キーワードで検索
気がつけば6月。アメリカでは各地でプライド関連のイベントが開催される「プライド月間」。今回は南フロリダのウィルトンマナーズを訪れました。全米有数のLGBTQ+コミュニティを自負するこの街には、訪れる人を自然に受け入れるような穏やかな空気が流れています。少し緊張しながら歩いた街で、その歴史と文化に触れてみました。
今回は滞在先のフォートローダデールからライドシェアを利用して訪れました。ドライバーさんによれば、比較的安心して歩ける街として知られているそうで、実際に散策していても落ち着いた雰囲気が印象的でした。
フロリダ州南東部に位置するウィルトンマナーズは、周囲を水路に囲まれたアイランドシティ。2010年の国勢調査では、マサチューセッツ州プロビスタウンに次いで全米で2番目にLGBTQ+人口比率が高い街として知られるようになりました。そして、政治の分野でもブロワード郡初となるオープンゲイの市議会議員の誕生。市議会全員がLGBTQ+という時期もあり、多様性を体現する街として注目を集めました。
歩いてみて印象的だったのは、特定のエリアだけがLGBTQ+コミュニティの空間として切り離されているような雰囲気がなかったことです。メインストリートのウィルトン・ドライブには、バーやレストラン、ショップが並んでいました。平日の午後だったのでまだ少し落ち着いていたかもしれません。サンフランシスコのLGBTQ+コミュニティ、カストロ地区がそうであるように、プライド関係のイベントがあるとこの辺りは相当な賑わいになるんだろうなと想像してしまいました。
静かとはいえ観光客風の人も地元の人もそれぞれが思い思いの時間を楽しんでいました。多様な人々が自然体で暮らす生活の場。コミュニティの存在が、この街ならではの魅力なのかもしれません。
サンフランシスコのカストロ地区との違いを感じてみたくて、ウィルトン・ドライブの中心にある「アリバイ・モンキーバー(Georgie’s Alibi Monkey Bar)」を訪れました。
創業から28年以上。地元で親しまれているこの店は、私のような初訪問者でも自然に迎え入れてくれ、何か包み込まれるような雰囲気がありました。
店内はフロリダらしい開放的なテラス席をはじめ、趣の異なる複数のエリアで構成されています。ドラッグショーなど華やかなエンターテインメントが行われる一方で、食事や会話をゆっくり楽しむ人も多く、地域の社交場としての役割も感じられました。
訪れた日は「2 for 1」の日。ドリンク1杯分の料金で2杯楽しめるサービスが行われていました。まず注文したのは、夏の定番ビール、サミュエルアダムス・サマーエール(2杯で8ドル)。軽やかな柑橘の香りと爽やかな飲み口が南フロリダの気候によく合います。合わせたのはマヒマヒサラダ。マヒマヒはハワイでも親しまれている白身魚で、クセのない上品な味わいが特徴です。ふっくらと焼き上げられた魚とたっぷりの野菜は、派手さはないものの素材の良さを感じる一皿でした。
乾いた空気の中でビールを片手にゆっくり味わっていると、肩の力が自然と抜けていきます。周囲では友人同士で語り合う人、食事を楽しむカップル、ステージを眺めるグループなど、それぞれが思い思いの時間を過ごしていました。枝豆も人気のおつまみのようで、多くのテーブルに並んでいます。

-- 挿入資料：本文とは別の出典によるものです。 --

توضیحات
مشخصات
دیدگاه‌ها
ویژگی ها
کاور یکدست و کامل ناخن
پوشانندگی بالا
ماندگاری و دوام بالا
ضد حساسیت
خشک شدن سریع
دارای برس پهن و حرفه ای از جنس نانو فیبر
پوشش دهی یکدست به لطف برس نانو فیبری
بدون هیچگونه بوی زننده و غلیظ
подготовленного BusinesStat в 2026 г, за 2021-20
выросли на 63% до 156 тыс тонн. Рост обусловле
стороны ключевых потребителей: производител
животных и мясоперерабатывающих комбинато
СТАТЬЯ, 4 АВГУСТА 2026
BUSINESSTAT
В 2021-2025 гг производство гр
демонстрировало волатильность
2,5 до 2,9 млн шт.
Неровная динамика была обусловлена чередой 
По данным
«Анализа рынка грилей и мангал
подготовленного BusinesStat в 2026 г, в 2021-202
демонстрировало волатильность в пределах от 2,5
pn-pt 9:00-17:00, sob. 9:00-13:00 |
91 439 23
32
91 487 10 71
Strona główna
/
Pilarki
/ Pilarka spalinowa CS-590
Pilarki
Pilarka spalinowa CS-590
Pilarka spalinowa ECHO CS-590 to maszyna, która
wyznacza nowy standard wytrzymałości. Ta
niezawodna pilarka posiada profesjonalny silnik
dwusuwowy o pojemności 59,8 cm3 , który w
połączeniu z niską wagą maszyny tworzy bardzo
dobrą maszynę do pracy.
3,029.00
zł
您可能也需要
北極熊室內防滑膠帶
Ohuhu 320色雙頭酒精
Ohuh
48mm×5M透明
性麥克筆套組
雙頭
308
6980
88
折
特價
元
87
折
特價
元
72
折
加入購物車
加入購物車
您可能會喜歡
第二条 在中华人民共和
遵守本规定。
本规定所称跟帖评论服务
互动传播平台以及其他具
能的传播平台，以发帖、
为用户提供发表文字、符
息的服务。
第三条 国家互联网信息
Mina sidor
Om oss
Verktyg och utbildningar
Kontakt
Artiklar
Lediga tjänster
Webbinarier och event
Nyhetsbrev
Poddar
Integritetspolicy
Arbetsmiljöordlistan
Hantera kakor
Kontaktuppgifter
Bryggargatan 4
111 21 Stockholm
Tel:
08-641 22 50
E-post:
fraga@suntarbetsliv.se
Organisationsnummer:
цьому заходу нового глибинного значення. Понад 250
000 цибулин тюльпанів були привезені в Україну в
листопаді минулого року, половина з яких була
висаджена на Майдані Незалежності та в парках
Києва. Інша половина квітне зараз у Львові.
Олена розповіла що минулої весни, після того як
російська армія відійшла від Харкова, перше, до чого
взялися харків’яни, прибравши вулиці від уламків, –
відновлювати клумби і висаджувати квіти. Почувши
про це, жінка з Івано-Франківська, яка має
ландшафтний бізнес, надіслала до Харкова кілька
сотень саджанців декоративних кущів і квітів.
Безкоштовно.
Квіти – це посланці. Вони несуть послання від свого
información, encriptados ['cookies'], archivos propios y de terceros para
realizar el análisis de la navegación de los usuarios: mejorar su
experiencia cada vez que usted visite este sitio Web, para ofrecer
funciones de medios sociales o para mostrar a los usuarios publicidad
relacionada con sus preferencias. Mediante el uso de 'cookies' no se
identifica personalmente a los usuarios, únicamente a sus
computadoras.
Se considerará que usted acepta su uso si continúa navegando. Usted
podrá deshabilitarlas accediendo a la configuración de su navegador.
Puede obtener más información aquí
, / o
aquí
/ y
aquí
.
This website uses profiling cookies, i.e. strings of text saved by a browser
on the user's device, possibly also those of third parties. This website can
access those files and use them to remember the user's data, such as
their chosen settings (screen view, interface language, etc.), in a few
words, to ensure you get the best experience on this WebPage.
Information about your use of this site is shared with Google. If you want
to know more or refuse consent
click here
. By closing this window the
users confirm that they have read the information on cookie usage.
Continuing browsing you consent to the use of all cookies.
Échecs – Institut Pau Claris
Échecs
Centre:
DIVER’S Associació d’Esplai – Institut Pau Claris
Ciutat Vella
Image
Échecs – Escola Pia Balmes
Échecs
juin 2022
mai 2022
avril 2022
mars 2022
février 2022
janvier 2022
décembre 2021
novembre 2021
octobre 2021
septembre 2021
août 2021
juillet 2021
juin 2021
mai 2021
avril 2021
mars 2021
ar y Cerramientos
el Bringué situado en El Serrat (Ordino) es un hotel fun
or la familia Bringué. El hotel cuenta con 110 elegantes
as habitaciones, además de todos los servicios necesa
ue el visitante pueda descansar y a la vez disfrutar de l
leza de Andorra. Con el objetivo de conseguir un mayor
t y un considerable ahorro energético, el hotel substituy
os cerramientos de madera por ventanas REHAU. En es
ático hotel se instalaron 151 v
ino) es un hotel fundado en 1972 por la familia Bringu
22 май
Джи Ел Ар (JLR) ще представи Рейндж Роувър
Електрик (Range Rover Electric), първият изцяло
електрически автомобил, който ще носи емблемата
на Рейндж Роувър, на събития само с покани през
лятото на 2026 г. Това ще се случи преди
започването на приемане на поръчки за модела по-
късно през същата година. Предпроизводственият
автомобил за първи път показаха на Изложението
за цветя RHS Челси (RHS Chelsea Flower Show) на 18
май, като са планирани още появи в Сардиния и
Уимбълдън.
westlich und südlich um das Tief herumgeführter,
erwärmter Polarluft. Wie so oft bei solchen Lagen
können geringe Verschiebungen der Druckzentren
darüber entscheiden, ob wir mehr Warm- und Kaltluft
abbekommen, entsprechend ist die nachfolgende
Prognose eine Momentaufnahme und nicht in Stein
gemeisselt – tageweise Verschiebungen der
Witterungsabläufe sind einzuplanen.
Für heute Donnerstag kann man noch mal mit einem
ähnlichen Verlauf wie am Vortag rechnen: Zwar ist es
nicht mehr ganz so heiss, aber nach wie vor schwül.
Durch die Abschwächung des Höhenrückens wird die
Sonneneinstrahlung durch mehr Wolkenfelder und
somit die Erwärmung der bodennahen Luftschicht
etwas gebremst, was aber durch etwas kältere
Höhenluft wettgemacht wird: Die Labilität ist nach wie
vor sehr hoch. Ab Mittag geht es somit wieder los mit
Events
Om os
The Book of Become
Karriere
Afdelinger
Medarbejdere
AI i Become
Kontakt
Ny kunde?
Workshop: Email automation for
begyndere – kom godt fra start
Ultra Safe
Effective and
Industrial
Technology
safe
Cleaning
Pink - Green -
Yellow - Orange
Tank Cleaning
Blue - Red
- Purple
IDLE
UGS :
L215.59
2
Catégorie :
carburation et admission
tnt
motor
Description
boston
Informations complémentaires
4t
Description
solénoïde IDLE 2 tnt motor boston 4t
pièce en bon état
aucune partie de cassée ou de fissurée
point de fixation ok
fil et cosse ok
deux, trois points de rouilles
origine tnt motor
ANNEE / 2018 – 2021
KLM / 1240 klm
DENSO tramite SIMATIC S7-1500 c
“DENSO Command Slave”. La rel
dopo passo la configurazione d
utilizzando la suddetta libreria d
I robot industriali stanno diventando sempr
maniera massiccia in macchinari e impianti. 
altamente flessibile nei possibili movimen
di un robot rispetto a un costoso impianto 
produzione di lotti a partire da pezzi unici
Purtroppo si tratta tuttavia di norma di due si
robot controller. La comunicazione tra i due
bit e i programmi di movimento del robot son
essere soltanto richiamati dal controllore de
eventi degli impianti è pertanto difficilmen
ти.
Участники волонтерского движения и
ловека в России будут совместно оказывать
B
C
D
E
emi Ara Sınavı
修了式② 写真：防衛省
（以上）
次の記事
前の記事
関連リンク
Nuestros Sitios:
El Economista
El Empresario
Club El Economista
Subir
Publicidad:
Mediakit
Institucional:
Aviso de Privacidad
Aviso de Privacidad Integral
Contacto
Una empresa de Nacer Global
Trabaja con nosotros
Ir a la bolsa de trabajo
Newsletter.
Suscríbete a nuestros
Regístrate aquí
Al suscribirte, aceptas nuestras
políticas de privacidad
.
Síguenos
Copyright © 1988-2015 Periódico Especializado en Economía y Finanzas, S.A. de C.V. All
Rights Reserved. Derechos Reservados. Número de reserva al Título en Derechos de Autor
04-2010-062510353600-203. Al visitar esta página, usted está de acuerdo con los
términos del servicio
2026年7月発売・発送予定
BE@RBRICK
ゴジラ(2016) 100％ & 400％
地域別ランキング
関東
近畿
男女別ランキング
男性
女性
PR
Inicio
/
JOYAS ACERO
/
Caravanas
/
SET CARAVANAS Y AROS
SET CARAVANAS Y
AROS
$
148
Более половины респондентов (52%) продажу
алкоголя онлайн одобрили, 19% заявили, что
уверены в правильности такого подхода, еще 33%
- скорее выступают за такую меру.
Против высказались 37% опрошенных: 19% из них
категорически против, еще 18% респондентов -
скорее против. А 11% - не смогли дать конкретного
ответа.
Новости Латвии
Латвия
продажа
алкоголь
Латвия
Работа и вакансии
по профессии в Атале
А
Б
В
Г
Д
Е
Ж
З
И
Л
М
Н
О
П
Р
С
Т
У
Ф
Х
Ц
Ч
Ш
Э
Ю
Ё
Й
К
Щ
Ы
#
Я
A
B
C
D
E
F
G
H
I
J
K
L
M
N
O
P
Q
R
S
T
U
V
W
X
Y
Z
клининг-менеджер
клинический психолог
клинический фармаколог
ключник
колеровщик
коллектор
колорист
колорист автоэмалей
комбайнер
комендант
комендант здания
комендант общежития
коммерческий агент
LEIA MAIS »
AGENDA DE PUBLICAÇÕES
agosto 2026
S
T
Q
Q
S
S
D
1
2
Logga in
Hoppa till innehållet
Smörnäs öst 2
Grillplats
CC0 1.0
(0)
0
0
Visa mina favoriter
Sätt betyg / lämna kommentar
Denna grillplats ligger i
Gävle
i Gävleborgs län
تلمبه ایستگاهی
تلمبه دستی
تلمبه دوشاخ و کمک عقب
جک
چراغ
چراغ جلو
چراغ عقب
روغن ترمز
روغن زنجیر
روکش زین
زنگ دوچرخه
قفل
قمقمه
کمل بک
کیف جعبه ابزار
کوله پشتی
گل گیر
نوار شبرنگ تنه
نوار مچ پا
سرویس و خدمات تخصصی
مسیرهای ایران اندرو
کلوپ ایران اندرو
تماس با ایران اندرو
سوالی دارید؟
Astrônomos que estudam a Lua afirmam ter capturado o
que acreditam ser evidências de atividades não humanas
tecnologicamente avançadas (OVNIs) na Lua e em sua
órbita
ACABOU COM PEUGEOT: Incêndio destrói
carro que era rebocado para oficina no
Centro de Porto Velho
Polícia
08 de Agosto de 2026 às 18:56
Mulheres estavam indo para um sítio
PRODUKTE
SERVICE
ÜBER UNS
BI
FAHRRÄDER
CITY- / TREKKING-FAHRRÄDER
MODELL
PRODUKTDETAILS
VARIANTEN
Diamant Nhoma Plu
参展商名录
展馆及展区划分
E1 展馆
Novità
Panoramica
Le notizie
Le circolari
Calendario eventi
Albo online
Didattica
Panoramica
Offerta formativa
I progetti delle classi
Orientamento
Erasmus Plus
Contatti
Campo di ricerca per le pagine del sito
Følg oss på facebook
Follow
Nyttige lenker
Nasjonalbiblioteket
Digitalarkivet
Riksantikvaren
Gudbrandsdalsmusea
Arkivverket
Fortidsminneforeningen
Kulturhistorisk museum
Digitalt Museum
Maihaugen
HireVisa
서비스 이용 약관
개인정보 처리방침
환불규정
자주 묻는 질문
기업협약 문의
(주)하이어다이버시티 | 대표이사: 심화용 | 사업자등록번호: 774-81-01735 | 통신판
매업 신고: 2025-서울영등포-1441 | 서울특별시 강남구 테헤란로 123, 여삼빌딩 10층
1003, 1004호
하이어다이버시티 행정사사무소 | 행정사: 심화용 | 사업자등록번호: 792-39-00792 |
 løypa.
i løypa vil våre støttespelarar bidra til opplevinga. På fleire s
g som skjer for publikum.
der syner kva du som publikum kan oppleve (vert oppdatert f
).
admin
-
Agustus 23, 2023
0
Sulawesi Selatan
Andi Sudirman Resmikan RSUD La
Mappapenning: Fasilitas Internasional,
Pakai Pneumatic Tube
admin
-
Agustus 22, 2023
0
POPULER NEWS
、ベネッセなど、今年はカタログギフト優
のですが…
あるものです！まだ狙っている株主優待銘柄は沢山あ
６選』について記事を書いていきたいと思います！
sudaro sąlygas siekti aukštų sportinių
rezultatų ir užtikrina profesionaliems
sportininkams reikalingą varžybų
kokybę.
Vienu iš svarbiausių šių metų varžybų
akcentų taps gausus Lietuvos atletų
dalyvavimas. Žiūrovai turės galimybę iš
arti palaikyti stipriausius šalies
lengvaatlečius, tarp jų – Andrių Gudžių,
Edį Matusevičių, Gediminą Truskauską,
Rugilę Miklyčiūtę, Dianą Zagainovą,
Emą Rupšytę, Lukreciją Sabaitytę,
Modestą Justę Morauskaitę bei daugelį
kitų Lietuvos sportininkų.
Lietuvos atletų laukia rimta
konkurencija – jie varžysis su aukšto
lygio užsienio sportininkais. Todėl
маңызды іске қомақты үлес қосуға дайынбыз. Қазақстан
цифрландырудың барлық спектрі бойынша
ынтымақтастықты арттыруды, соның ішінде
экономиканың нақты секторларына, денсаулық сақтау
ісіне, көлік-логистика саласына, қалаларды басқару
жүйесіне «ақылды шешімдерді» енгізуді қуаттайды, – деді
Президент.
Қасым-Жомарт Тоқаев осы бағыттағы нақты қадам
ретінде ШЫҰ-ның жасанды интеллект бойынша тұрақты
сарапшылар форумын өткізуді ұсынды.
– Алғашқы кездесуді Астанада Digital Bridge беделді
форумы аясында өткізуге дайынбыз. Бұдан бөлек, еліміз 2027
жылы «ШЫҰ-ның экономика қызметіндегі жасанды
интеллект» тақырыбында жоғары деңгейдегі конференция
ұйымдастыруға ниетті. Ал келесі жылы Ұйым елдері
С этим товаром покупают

そんな光景を眺めているうちに、最初に感じていた緊張感はすっかり消えていました。初めて訪れた場所とは思えないほどの居心地の良さと、大人の社交場ならではの包容力を感じる時間となりました。
■アリバイ・モンキーバー(Georgie’s Alibi Monkey Bar)
住所:2266 Wilton Dr, Wilton Manors, FL 33305
電話番号:954-565-2526
営業日:毎日11:00〜02:00
(ハッピーアワー:毎日11:00〜20:00)
URL:https://www.alibiwiltonmanors.com
ウィルトンマナーズでは、「違い」を特別なものではなく、個性として自然に受け入れている空気がありました。旅をすると時々、自分の価値観や常識の物差しが違うと思う瞬間がありますが、そういう気付きって旅の醍醐味なのかもしれません。
プライド月間の時期だからこそ、多様な人々が共に暮らす街の日常に触れてみる…そんな歩き方もあるかもしれません。フロリダを訪れる機会があれば、ぜひウィルトンマナーズにも足を延ばしてみてください。穏やかで温かなこの街の空気が、きっと新しい発見を与えてくれるはずです。